**Information shown**
....................
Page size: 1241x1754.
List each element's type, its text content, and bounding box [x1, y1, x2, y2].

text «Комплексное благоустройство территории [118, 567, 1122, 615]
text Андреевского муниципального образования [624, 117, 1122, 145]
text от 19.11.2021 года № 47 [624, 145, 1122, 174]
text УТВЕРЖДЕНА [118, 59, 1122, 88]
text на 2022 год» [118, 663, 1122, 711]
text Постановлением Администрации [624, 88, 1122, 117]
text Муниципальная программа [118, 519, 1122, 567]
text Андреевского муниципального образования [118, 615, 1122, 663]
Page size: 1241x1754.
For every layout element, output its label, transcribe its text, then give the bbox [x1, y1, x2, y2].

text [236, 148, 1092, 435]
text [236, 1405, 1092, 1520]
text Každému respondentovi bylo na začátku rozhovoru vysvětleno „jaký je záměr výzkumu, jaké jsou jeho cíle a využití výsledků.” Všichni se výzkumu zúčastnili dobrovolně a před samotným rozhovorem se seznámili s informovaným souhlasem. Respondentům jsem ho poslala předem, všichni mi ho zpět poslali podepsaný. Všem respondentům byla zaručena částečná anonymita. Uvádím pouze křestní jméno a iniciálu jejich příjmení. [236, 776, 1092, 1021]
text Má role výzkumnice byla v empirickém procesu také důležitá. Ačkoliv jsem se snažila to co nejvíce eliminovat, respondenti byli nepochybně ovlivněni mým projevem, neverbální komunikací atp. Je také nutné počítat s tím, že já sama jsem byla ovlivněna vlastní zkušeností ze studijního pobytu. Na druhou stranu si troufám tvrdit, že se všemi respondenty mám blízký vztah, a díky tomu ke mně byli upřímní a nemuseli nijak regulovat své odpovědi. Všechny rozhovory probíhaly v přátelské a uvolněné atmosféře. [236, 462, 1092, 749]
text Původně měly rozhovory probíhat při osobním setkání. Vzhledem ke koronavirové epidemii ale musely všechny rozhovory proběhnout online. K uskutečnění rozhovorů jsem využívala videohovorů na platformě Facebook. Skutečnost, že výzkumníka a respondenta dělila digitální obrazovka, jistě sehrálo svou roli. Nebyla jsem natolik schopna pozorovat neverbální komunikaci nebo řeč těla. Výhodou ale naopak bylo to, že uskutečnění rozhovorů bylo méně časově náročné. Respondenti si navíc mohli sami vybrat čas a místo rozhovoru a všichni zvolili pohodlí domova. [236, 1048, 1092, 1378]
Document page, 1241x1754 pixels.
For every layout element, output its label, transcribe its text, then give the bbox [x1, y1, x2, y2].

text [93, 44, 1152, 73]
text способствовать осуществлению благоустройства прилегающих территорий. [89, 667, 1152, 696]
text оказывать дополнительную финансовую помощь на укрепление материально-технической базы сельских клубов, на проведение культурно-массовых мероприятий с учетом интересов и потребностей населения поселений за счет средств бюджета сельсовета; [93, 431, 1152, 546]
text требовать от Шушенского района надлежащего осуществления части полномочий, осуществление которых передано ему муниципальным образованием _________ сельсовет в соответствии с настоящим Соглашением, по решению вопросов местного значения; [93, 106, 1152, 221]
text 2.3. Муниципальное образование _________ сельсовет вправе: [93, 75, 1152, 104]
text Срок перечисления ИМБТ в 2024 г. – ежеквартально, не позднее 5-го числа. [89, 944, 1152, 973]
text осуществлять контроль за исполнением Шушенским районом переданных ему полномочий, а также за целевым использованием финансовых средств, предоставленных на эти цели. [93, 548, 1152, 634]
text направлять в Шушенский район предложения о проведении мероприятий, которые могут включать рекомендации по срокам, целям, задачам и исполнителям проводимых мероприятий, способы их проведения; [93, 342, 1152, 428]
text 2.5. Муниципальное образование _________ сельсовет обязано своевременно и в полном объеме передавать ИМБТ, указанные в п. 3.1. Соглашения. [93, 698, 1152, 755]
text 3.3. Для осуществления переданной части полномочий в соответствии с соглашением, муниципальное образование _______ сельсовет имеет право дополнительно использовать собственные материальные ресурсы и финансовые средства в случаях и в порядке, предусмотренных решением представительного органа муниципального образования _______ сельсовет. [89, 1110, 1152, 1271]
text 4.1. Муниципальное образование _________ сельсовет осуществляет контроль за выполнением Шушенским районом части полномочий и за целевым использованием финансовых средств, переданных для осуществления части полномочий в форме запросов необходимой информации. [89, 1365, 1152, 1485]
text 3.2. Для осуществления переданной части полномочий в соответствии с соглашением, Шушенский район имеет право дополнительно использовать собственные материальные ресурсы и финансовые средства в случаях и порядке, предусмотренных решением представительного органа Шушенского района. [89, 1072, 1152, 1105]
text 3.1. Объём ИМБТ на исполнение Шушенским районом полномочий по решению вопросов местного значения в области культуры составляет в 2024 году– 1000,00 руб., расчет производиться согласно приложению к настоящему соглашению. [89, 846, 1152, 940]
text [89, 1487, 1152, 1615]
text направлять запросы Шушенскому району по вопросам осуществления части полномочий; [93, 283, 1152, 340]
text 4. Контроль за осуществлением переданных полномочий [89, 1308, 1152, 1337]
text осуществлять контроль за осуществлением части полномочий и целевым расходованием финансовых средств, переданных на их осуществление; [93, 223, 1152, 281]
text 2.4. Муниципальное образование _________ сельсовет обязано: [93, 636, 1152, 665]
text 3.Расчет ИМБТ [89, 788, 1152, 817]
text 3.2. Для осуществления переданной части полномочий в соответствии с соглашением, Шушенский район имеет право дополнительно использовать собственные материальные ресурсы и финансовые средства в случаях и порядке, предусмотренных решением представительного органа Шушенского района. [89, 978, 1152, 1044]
....................
**Aim of the task**
What you output should match every line above exactly.

**Output for this task**
Page size: 1241x1754.
List each element's type, its text content, and bounding box [x1, y1, x2, y2].

text «Комплексное благоустройство территории [118, 567, 1122, 615]
text Андреевского муниципального образования [624, 117, 1122, 145]
text от 19.11.2021 года № 47 [624, 145, 1122, 174]
text УТВЕРЖДЕНА [118, 59, 1122, 88]
text на 2022 год» [118, 663, 1122, 711]
text Постановлением Администрации [624, 88, 1122, 117]
text Муниципальная программа [118, 519, 1122, 567]
text Андреевского муниципального образования [118, 615, 1122, 663]
Page size: 1241x1754.
For every layout element, output its label, transcribe its text, then give the bbox [x1, y1, x2, y2].

text [236, 148, 1092, 435]
text [236, 1405, 1092, 1520]
text Každému respondentovi bylo na začátku rozhovoru vysvětleno „jaký je záměr výzkumu, jaké jsou jeho cíle a využití výsledků.” Všichni se výzkumu zúčastnili dobrovolně a před samotným rozhovorem se seznámili s informovaným souhlasem. Respondentům jsem ho poslala předem, všichni mi ho zpět poslali podepsaný. Všem respondentům byla zaručena částečná anonymita. Uvádím pouze křestní jméno a iniciálu jejich příjmení. [236, 776, 1092, 1021]
text Má role výzkumnice byla v empirickém procesu také důležitá. Ačkoliv jsem se snažila to co nejvíce eliminovat, respondenti byli nepochybně ovlivněni mým projevem, neverbální komunikací atp. Je také nutné počítat s tím, že já sama jsem byla ovlivněna vlastní zkušeností ze studijního pobytu. Na druhou stranu si troufám tvrdit, že se všemi respondenty mám blízký vztah, a díky tomu ke mně byli upřímní a nemuseli nijak regulovat své odpovědi. Všechny rozhovory probíhaly v přátelské a uvolněné atmosféře. [236, 462, 1092, 749]
text Původně měly rozhovory probíhat při osobním setkání. Vzhledem ke koronavirové epidemii ale musely všechny rozhovory proběhnout online. K uskutečnění rozhovorů jsem využívala videohovorů na platformě Facebook. Skutečnost, že výzkumníka a respondenta dělila digitální obrazovka, jistě sehrálo svou roli. Nebyla jsem natolik schopna pozorovat neverbální komunikaci nebo řeč těla. Výhodou ale naopak bylo to, že uskutečnění rozhovorů bylo méně časově náročné. Respondenti si navíc mohli sami vybrat čas a místo rozhovoru a všichni zvolili pohodlí domova. [236, 1048, 1092, 1378]
Document page, 1241x1754 pixels.
For every layout element, output its label, transcribe its text, then give the bbox [x1, y1, x2, y2].

text [93, 44, 1152, 73]
text способствовать осуществлению благоустройства прилегающих территорий. [89, 667, 1152, 696]
text оказывать дополнительную финансовую помощь на укрепление материально-технической базы сельских клубов, на проведение культурно-массовых мероприятий с учетом интересов и потребностей населения поселений за счет средств бюджета сельсовета; [93, 431, 1152, 546]
text требовать от Шушенского района надлежащего осуществления части полномочий, осуществление которых передано ему муниципальным образованием _________ сельсовет в соответствии с настоящим Соглашением, по решению вопросов местного значения; [93, 106, 1152, 221]
text 2.3. Муниципальное образование _________ сельсовет вправе: [93, 75, 1152, 104]
text Срок перечисления ИМБТ в 2024 г. – ежеквартально, не позднее 5-го числа. [89, 944, 1152, 973]
text осуществлять контроль за исполнением Шушенским районом переданных ему полномочий, а также за целевым использованием финансовых средств, предоставленных на эти цели. [93, 548, 1152, 634]
text направлять в Шушенский район предложения о проведении мероприятий, которые могут включать рекомендации по срокам, целям, задачам и исполнителям проводимых мероприятий, способы их проведения; [93, 342, 1152, 428]
text 2.5. Муниципальное образование _________ сельсовет обязано своевременно и в полном объеме передавать ИМБТ, указанные в п. 3.1. Соглашения. [93, 698, 1152, 755]
text 3.3. Для осуществления переданной части полномочий в соответствии с соглашением, муниципальное образование _______ сельсовет имеет право дополнительно использовать собственные материальные ресурсы и финансовые средства в случаях и в порядке, предусмотренных решением представительного органа муниципального образования _______ сельсовет. [89, 1110, 1152, 1271]
text 4.1. Муниципальное образование _________ сельсовет осуществляет контроль за выполнением Шушенским районом части полномочий и за целевым использованием финансовых средств, переданных для осуществления части полномочий в форме запросов необходимой информации. [89, 1365, 1152, 1485]
text 3.2. Для осуществления переданной части полномочий в соответствии с соглашением, Шушенский район имеет право дополнительно использовать собственные материальные ресурсы и финансовые средства в случаях и порядке, предусмотренных решением представительного органа Шушенского района. [89, 1072, 1152, 1105]
text 3.1. Объём ИМБТ на исполнение Шушенским районом полномочий по решению вопросов местного значения в области культуры составляет в 2024 году– 1000,00 руб., расчет производиться согласно приложению к настоящему соглашению. [89, 846, 1152, 940]
text [89, 1487, 1152, 1615]
text направлять запросы Шушенскому району по вопросам осуществления части полномочий; [93, 283, 1152, 340]
text 4. Контроль за осуществлением переданных полномочий [89, 1308, 1152, 1337]
text осуществлять контроль за осуществлением части полномочий и целевым расходованием финансовых средств, переданных на их осуществление; [93, 223, 1152, 281]
text 2.4. Муниципальное образование _________ сельсовет обязано: [93, 636, 1152, 665]
text 3.Расчет ИМБТ [89, 788, 1152, 817]
text 3.2. Для осуществления переданной части полномочий в соответствии с соглашением, Шушенский район имеет право дополнительно использовать собственные материальные ресурсы и финансовые средства в случаях и порядке, предусмотренных решением представительного органа Шушенского района. [89, 978, 1152, 1044]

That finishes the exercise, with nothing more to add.